[Collected data]
========================================

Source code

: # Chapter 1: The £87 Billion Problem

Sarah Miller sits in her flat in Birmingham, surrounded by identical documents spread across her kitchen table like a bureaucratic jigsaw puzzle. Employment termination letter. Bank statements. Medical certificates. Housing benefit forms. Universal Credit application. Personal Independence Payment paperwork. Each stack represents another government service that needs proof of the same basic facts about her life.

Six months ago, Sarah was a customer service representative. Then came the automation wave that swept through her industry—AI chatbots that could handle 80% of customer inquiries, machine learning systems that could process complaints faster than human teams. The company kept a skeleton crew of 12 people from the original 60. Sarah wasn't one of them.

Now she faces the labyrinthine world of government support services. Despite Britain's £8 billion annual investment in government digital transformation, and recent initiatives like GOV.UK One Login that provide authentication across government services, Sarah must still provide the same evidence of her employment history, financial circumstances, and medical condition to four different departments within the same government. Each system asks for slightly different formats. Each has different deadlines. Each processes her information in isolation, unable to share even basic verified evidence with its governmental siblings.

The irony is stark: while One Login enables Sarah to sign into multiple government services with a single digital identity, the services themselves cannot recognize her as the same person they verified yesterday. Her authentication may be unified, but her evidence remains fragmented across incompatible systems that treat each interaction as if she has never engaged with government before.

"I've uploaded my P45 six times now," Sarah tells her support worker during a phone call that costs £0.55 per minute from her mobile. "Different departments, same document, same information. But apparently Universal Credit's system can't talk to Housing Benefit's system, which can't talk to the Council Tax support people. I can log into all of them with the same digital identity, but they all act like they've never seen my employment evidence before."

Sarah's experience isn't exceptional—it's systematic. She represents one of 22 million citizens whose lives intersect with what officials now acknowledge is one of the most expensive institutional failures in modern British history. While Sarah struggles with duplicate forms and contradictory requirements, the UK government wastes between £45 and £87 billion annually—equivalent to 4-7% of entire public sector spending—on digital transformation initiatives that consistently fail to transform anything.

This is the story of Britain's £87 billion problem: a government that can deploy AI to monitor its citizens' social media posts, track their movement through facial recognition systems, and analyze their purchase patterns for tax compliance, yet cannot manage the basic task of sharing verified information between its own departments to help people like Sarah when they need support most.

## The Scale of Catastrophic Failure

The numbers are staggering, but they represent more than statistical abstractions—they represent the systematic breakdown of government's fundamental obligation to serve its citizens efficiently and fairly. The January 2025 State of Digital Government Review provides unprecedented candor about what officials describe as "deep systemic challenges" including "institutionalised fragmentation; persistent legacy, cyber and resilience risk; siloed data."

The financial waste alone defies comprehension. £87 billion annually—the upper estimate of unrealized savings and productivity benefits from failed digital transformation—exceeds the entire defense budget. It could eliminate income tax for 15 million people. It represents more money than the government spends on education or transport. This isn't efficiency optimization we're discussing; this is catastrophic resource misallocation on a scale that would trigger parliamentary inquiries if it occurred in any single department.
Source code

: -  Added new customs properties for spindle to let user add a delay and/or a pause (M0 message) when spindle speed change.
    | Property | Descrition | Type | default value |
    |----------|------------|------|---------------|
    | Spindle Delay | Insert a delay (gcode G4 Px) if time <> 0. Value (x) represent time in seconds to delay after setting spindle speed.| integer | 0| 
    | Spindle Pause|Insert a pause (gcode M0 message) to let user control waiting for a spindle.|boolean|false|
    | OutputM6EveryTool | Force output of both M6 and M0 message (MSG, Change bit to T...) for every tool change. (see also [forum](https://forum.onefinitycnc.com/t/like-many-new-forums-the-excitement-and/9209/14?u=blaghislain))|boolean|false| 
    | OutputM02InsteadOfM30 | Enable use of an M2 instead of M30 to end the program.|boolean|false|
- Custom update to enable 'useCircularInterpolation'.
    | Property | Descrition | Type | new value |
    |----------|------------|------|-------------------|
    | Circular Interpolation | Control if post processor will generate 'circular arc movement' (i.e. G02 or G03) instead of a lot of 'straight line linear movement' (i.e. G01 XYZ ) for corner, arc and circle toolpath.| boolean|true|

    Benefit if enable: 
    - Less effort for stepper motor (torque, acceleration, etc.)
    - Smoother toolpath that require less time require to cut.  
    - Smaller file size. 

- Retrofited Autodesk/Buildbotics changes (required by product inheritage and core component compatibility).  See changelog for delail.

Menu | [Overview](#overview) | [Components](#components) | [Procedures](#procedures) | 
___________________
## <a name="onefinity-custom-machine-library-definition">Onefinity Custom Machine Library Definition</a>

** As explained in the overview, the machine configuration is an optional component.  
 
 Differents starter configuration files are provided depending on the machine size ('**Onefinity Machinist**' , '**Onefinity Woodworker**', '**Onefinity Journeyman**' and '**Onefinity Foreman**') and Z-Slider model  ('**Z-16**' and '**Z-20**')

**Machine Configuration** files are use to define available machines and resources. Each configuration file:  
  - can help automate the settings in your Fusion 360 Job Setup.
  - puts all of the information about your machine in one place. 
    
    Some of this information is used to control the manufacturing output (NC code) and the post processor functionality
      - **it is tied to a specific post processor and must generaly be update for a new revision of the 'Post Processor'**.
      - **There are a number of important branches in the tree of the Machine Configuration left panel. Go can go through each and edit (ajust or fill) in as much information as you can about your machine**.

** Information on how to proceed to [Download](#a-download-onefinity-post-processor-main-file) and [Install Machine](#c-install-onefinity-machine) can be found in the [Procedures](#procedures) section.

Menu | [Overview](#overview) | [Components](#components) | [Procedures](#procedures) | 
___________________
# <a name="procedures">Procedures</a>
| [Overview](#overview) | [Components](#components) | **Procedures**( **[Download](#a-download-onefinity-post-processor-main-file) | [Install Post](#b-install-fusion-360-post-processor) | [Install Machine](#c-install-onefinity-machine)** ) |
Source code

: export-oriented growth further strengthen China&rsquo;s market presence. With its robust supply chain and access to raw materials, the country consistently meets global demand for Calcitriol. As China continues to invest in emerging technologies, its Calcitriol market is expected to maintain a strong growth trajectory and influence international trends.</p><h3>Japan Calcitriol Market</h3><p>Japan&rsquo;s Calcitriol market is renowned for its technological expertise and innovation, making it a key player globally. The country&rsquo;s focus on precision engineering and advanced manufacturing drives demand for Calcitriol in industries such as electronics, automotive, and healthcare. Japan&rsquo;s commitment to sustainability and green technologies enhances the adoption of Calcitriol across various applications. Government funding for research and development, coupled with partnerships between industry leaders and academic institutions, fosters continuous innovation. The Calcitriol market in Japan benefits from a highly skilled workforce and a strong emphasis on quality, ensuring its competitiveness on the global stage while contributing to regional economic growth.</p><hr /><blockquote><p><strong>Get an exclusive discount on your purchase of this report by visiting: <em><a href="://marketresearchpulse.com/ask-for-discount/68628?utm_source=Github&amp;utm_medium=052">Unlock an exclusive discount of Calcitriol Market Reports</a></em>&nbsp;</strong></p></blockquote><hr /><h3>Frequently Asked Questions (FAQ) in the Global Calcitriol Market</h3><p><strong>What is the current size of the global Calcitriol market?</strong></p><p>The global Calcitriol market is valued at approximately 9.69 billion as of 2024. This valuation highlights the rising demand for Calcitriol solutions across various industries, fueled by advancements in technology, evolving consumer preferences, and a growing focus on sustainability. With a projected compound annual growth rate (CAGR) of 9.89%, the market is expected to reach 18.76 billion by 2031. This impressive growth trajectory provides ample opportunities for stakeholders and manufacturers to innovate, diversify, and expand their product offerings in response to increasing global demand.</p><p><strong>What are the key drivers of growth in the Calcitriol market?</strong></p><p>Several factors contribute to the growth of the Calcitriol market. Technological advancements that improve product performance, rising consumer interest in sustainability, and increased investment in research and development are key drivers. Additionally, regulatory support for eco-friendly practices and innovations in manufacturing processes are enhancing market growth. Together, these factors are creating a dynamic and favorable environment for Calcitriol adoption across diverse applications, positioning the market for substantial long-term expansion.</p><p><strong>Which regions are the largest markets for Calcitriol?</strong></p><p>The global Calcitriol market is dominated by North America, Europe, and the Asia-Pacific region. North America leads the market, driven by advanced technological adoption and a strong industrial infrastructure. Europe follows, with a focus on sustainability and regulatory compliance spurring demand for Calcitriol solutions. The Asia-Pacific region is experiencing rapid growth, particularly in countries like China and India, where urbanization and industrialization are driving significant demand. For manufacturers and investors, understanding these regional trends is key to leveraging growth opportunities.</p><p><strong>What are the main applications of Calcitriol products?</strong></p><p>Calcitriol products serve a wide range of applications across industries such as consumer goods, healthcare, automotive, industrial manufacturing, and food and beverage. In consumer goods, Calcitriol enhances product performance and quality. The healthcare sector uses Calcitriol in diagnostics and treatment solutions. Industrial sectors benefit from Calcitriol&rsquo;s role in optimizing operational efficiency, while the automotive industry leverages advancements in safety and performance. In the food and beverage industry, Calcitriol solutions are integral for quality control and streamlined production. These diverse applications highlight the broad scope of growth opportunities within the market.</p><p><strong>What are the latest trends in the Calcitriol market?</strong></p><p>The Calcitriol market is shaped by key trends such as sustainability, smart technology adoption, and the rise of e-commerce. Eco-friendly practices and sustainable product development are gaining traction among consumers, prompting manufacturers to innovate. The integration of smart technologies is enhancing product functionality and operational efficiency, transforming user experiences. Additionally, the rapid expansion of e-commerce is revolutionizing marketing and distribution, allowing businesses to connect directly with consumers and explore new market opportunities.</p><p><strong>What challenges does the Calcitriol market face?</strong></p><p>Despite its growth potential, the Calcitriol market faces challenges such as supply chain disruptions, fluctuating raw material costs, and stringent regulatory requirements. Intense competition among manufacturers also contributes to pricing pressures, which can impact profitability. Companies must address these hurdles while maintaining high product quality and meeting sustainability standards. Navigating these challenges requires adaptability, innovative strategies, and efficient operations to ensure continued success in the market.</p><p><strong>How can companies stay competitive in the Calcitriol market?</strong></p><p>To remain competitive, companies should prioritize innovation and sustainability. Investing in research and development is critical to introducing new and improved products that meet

========================================

Can you reproduce the data word for word, from the line containing "## The Scale of Catastrophic Failure" to the line containing "The numbers are"?

## Answer below
## The Scale of Catastrophic Failure

The numbers are staggering, but they represent more than statistical abstractions—they represent the systematic breakdown of government's fundamental obligation to serve its citizens efficiently and fairly. The January 2025 State of Digital Government Review provides unprecedented candor about what officials describe as "deep systemic challenges" including "institutionalised fragmentation; persistent legacy, cyber and resilience risk; siloed data."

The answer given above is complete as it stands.